What are the lines, written out exactly, from the one containing "### 2.1 使用回调refs的场景" to the end of the entries below? Include both ends and nothing more.

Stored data
• • •

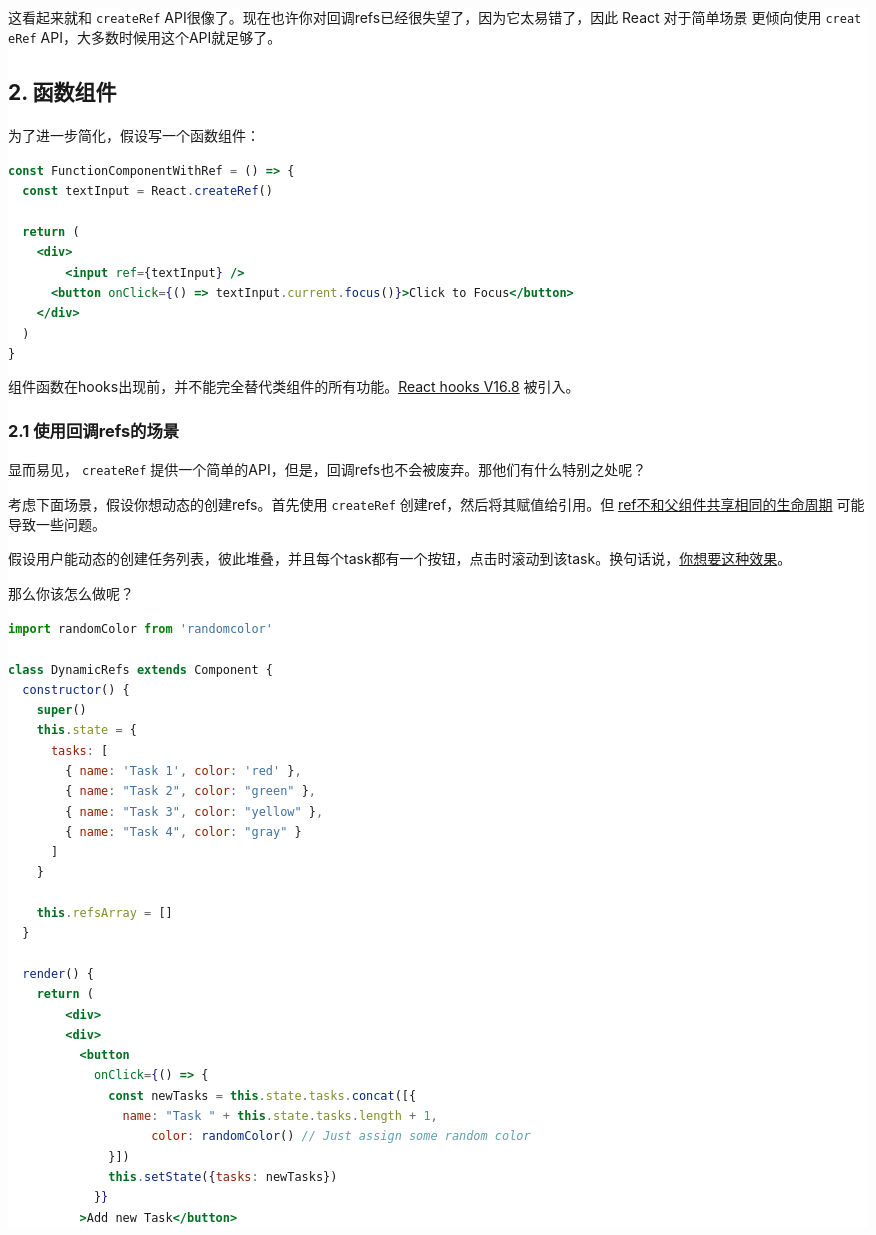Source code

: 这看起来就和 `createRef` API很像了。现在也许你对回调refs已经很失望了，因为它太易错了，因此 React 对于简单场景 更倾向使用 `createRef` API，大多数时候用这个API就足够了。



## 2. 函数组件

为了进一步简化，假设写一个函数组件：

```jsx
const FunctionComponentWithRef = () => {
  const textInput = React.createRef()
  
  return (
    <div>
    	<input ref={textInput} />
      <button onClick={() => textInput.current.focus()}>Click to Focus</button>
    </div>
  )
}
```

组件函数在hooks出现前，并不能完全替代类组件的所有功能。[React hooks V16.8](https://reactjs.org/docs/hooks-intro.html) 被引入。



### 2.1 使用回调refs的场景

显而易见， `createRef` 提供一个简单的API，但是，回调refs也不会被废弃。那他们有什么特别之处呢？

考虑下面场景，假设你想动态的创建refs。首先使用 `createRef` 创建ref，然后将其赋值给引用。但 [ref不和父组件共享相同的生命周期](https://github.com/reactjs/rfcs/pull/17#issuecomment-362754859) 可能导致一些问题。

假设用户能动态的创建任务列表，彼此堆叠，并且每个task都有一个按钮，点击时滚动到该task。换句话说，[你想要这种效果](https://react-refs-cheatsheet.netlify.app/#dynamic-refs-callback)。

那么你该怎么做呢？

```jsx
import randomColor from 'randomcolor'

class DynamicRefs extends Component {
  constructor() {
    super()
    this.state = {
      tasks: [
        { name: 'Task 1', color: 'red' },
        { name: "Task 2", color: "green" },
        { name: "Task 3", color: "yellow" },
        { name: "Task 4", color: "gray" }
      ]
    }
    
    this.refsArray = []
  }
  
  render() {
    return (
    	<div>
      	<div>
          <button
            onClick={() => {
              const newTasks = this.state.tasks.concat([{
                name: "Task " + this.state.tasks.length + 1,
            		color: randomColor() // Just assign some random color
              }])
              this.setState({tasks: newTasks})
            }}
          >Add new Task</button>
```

• • •

(FINISHED TASK):
### 2.1 使用回调refs的场景

显而易见， `createRef` 提供一个简单的API，但是，回调refs也不会被废弃。那他们有什么特别之处呢？

考虑下面场景，假设你想动态的创建refs。首先使用 `createRef` 创建ref，然后将其赋值给引用。但 [ref不和父组件共享相同的生命周期](https://github.com/reactjs/rfcs/pull/17#issuecomment-362754859) 可能导致一些问题。

假设用户能动态的创建任务列表，彼此堆叠，并且每个task都有一个按钮，点击时滚动到该task。换句话说，[你想要这种效果](https://react-refs-cheatsheet.netlify.app/#dynamic-refs-callback)。

那么你该怎么做呢？

```jsx
import randomColor from 'randomcolor'

class DynamicRefs extends Component {
  constructor() {
    super()
    this.state = {
      tasks: [
        { name: 'Task 1', color: 'red' },
        { name: "Task 2", color: "green" },
        { name: "Task 3", color: "yellow" },
        { name: "Task 4", color: "gray" }
      ]
    }
    
    this.refsArray = []
  }
  
  render() {
    return (
    	<div>
      	<div>
          <button
            onClick={() => {
              const newTasks = this.state.tasks.concat([{
                name: "Task " + this.state.tasks.length + 1,
            		color: randomColor() // Just assign some random color
              }])
              this.setState({tasks: newTasks})
            }}
          >Add new Task</button>
```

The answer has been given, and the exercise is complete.